YOU CAN HELP BRING OUR BABY HOME

YOU CAN HELP BRING OUR BABY HOME
Click the pic to be taken to our coffee store

Thursday, March 4, 2010

Introduction

Welcome!



This blog has been set up for you to keep track of our adoption progress. That way, you can just stop by here to check up on things rather than me bothering you with an email every time something happens.



A little background:



When we adopted Rachel, we never planned on her being an only child. We were just not sure how a sibling would come into our family. We became licensed foster parents with the option of foster to adopt. We received a call about adopting a 3 year old boy. We said yes, lined up help, went shopping at a consignment shop for him and then *poof* as fast as the call came for him. Another came basically saying, "oops never mind."



There was a point when we were talking about whether or not to go back to the Dr. and go through all kinds of medical procedures and tests to get pregnant. That really isn't for us, and my husband said, "well, miracles do happen." Then I spent the better part of a year thinking I was pregnant every.single.day. I mean EVERY.SINGLE.DAY. This little pain, that little touch of sick feeling. Consumed me. I wanted to be pregnant not for reasons most people want to get pregnant but rather because it was the fastest cheapest way for us to have a child. I've always been a little weird. Its OK :) While thinking I was pregnant everyday, I was also thinking the phone would ring from our foster agency. To those of you that know our adoption story with Rachel, you know when I was anguishing over adoption vs. pregnant with her that God spoke to me and there was no doubt that adoption was for us. Don't get me wrong, there have been a couple of times, yes literally 2 where I wanted a biological child but God reminded me again that genetics is not why I fell in love with Kevin nor was genetics what matters when we pass things onto our children. Its character, values, beliefs, morals etc.

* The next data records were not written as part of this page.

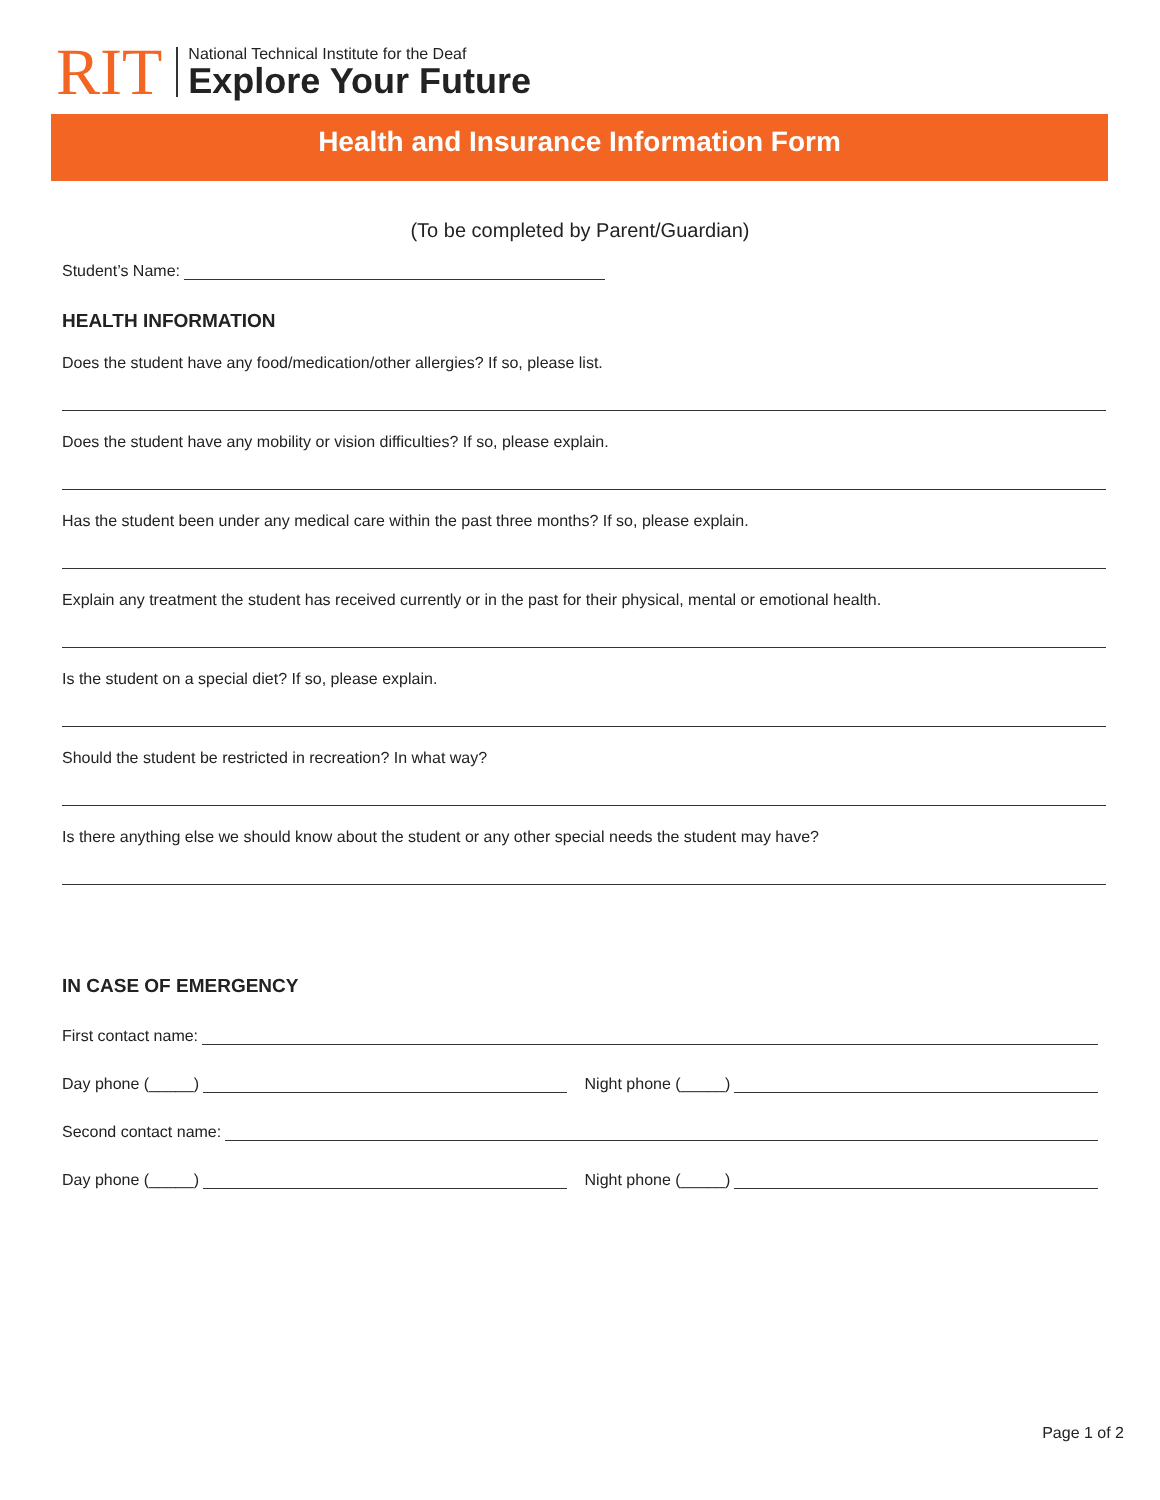RIT
National Technical Institute for the Deaf
Explore Your Future
Health and Insurance Information Form
(To be completed by Parent/Guardian)
Student’s Name:
HEALTH INFORMATION
Does the student have any food/medication/other allergies? If so, please list.
Does the student have any mobility or vision difficulties? If so, please explain.
Has the student been under any medical care within the past three months? If so, please explain.
Explain any treatment the student has received currently or in the past for their physical, mental or emotional health.
Is the student on a special diet? If so, please explain.
Should the student be restricted in recreation? In what way?
Is there anything else we should know about the student or any other special needs the student may have?
IN CASE OF EMERGENCY
First contact name:
Day phone (_____) Night phone (_____)
Second contact name:
Day phone (_____) Night phone (_____)
Page 1 of 2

All of this happened over a span of about 2 years. About 3 weeks ago the topic of a sibling came up again because I heard "by complete accident" a commercial on the radio for an adoption agency that sounded like it would actually work for us. This time the conversation was much different. Kevin's door was CLOSED. NO MORE CHILDREN. THE END. A not very welcome birthday happens this year and he was determined NO BABIES at that age. He didn't know that every.single.day I thought I was pregnant or waiting for the phone to ring for the last year so I felt crushed in more than one way. I have never felt such pain before. I was broken.



I prayed that if one child was the way for us for the desire for more children to go away because I couldn't handle it anymore. I also prayed that if a child was to come to our family that it would be his idea. I knew that if I opened my mouth to say anything more at all his answer would be something to the effect of whatever makes you happy. Just so he didn't have to deal with it anymore. I didn't want it to be my decision. I wanted it to be what God wants for us! I also had friends pray and a super sweet much needed prayer at my MOPS book study group.



Ten days goes by of much of the same. We get a sitter and go out to dinner to talk (first time in a YEAR btw) we discuss everything. All the fears, all the reasons why not. All the reasons to do it. Spent a few more days waiting and praying and then he says OK. I have never been one to sit around. He said OK and I immediately took action.



Here is our timeline so far :



Thursday February 25th Decision is made to adopt



Friday February 26th Application is mailed in



Thursday March 4th Applications for clearances are mailed in



Somewhere between last Thursday and this Thursday I found an amazing organization to fund raise with..you all know about that or you would not be here. :)



As of today we have sold 5 bags of coffee. I think its been a week. We are SO THANKFUL to you for helping our adoption AND helping orphans in Ethiopia get a school!! We don't get to know who has purchased, just how many bags of coffee. So I can't thank you personally, just know we appreciate it more than you will ever know! :)

1 comment:

  1. what a great story! i would be interestsed to hear about how you came to adopt rachel!